(TEXT PROVIDED)

In 1961 he joined Mercury Records as an A&R man, and the following year was named vice president, thus becoming the first black man to bear that title at a white-owned label.
Born in Chicago in 1933, Jones grew up under less than the best of conditions. His mother, from whom he gained his love for music, was sent to a mental institution when he was a child, and he and his brother, Lloyd, were quick to learn the way of the streets. After his mother was institutionalized, Quincy and Lloyd went to live with their grandmother in Louisville but both of them missed their father. The three were eventually reunited and returned to Chicago for a brief period of time before moving on to Bremerton, Washington. They later moved to Seattle, where Quincy remained until he graduated from high school and pursued music via a scholarship to Schillinger House, which is not the Berklee School of Music in Boston.
Jones discovered the piano when he still lived in Chicago, but it was in Washington that he really began developing as a musician. His father had remarried and worked long hours; his step-mother favored her children and the children she had with Quincy’s father, so he and Lloyd continued to develop their street knowledge. One night they broke into the recreation center, a placed called the Armory, to find food. Quincy wandered into another room and found the center’s piano. As he says in his book, “That’s where I began to find peace. I was 11.”

(End TEXT PROVIDED)
(DATASET EXCERPTS)

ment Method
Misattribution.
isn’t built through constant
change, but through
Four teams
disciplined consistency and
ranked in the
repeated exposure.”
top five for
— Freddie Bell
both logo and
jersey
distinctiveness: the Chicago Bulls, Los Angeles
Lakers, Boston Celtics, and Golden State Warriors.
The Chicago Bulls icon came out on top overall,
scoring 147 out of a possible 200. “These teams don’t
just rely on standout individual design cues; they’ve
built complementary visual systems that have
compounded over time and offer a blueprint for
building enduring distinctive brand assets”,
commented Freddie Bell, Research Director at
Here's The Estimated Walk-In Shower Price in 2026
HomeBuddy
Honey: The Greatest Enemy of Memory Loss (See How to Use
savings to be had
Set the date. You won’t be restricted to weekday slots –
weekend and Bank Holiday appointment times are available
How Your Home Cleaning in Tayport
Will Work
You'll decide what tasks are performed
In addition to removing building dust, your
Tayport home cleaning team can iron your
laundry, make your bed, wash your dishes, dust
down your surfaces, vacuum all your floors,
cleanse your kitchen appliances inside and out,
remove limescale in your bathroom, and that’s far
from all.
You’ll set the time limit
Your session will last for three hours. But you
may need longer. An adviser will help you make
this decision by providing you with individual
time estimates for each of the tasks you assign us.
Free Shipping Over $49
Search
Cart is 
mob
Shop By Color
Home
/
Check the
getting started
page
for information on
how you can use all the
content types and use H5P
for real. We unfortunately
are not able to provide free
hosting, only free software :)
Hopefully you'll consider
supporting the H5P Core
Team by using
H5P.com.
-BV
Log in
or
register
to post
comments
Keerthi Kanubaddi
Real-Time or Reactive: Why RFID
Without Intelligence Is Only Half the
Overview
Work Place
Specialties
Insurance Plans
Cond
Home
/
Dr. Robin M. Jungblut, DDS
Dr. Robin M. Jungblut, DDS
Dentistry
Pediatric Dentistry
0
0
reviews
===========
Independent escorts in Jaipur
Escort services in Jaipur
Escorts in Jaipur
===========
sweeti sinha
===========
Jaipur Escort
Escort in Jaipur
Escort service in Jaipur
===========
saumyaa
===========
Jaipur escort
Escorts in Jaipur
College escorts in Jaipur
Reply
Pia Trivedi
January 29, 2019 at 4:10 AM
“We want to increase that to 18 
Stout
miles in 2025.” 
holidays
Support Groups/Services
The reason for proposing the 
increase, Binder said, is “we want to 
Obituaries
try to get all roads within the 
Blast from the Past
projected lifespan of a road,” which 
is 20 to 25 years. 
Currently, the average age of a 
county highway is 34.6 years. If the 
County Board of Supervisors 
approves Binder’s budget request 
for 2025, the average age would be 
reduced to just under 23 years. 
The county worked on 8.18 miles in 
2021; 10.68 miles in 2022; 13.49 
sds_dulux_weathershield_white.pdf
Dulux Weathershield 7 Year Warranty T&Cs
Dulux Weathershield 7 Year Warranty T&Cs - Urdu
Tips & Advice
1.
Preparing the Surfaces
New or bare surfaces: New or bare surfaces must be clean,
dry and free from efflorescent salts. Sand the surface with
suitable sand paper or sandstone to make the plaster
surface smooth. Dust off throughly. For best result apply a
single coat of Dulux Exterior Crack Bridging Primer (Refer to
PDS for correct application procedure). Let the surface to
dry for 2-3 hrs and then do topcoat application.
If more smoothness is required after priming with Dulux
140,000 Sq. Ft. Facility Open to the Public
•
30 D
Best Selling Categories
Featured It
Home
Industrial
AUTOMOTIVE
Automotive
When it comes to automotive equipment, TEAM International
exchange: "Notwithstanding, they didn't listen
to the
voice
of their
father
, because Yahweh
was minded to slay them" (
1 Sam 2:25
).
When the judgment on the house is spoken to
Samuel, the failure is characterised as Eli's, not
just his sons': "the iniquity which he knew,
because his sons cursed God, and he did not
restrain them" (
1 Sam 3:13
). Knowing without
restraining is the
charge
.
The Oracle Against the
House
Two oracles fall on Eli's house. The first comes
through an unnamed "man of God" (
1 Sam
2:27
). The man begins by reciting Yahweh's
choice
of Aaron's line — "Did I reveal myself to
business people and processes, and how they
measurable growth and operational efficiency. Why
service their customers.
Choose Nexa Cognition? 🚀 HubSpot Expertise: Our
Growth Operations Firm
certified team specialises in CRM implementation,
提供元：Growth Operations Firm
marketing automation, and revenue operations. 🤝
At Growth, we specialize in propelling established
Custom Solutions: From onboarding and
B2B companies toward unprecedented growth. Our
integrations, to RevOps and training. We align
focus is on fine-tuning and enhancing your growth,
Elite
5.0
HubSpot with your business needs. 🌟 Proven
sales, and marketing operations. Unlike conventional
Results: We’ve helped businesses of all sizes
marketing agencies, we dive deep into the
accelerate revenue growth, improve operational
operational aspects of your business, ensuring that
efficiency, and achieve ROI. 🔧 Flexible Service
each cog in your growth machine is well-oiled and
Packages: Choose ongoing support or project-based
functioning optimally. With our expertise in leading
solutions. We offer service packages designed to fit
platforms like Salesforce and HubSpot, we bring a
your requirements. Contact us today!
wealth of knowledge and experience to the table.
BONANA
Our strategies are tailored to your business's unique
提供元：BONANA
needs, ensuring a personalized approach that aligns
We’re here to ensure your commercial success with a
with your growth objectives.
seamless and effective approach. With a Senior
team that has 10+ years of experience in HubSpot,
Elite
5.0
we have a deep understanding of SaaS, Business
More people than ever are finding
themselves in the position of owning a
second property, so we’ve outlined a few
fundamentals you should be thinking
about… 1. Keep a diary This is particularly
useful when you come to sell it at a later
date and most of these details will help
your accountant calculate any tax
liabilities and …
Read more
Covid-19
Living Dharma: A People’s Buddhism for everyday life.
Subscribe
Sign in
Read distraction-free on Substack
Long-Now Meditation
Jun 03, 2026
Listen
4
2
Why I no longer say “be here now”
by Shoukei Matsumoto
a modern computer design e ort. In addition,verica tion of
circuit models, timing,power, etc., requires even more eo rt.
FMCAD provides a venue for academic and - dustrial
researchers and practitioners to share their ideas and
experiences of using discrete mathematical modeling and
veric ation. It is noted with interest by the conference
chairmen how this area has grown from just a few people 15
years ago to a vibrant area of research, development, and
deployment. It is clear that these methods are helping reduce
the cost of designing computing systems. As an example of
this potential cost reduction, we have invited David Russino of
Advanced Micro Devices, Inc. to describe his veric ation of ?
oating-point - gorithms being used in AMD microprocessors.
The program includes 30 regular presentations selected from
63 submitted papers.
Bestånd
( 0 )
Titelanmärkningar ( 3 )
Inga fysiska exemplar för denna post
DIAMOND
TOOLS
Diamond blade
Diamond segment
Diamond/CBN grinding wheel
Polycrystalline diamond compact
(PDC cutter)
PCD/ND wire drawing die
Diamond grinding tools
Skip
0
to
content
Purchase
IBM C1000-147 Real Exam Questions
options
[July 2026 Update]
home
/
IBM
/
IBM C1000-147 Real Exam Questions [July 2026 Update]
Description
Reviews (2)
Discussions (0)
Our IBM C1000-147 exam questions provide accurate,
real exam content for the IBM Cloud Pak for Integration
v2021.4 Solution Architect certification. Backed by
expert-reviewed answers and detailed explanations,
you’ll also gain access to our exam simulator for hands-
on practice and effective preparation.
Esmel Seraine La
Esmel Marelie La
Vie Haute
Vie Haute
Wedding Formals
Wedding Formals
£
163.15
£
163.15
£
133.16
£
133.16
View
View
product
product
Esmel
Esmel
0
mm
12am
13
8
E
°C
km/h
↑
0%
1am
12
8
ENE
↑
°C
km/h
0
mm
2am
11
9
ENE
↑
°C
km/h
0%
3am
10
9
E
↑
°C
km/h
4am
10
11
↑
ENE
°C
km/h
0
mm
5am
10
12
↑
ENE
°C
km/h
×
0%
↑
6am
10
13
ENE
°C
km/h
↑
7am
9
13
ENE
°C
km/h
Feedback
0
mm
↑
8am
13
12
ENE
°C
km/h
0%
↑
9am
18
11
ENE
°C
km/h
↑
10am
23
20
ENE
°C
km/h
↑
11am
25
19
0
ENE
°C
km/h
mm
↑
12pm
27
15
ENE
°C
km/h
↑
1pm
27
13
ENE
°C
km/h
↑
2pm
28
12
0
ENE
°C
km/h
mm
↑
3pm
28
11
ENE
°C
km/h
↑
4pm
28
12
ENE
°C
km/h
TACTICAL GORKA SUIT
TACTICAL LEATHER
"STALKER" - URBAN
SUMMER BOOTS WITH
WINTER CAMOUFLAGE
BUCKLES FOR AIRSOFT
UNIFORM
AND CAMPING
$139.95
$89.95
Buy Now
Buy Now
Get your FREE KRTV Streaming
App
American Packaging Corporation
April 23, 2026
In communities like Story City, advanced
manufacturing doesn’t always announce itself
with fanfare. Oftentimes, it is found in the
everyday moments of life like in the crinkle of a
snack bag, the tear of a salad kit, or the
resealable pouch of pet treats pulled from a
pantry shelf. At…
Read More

(End DATASET EXCERPTS)

> PROBLEM STATEMENT
Repeat the Quincy Jones passage above in full, word for word.

> ANSWER SECTION
In 1961 he joined Mercury Records as an A&R man, and the following year was named vice president, thus becoming the first black man to bear that title at a white-owned label.
Born in Chicago in 1933, Jones grew up under less than the best of conditions. His mother, from whom he gained his love for music, was sent to a mental institution when he was a child, and he and his brother, Lloyd, were quick to learn the way of the streets. After his mother was institutionalized, Quincy and Lloyd went to live with their grandmother in Louisville but both of them missed their father. The three were eventually reunited and returned to Chicago for a brief period of time before moving on to Bremerton, Washington. They later moved to Seattle, where Quincy remained until he graduated from high school and pursued music via a scholarship to Schillinger House, which is not the Berklee School of Music in Boston.
Jones discovered the piano when he still lived in Chicago, but it was in Washington that he really began developing as a musician. His father had remarried and worked long hours; his step-mother favored her children and the children she had with Quincy’s father, so he and Lloyd continued to develop their street knowledge. One night they broke into the recreation center, a placed called the Armory, to find food. Quincy wandered into another room and found the center’s piano. As he says in his book, “That’s where I began to find peace. I was 11.”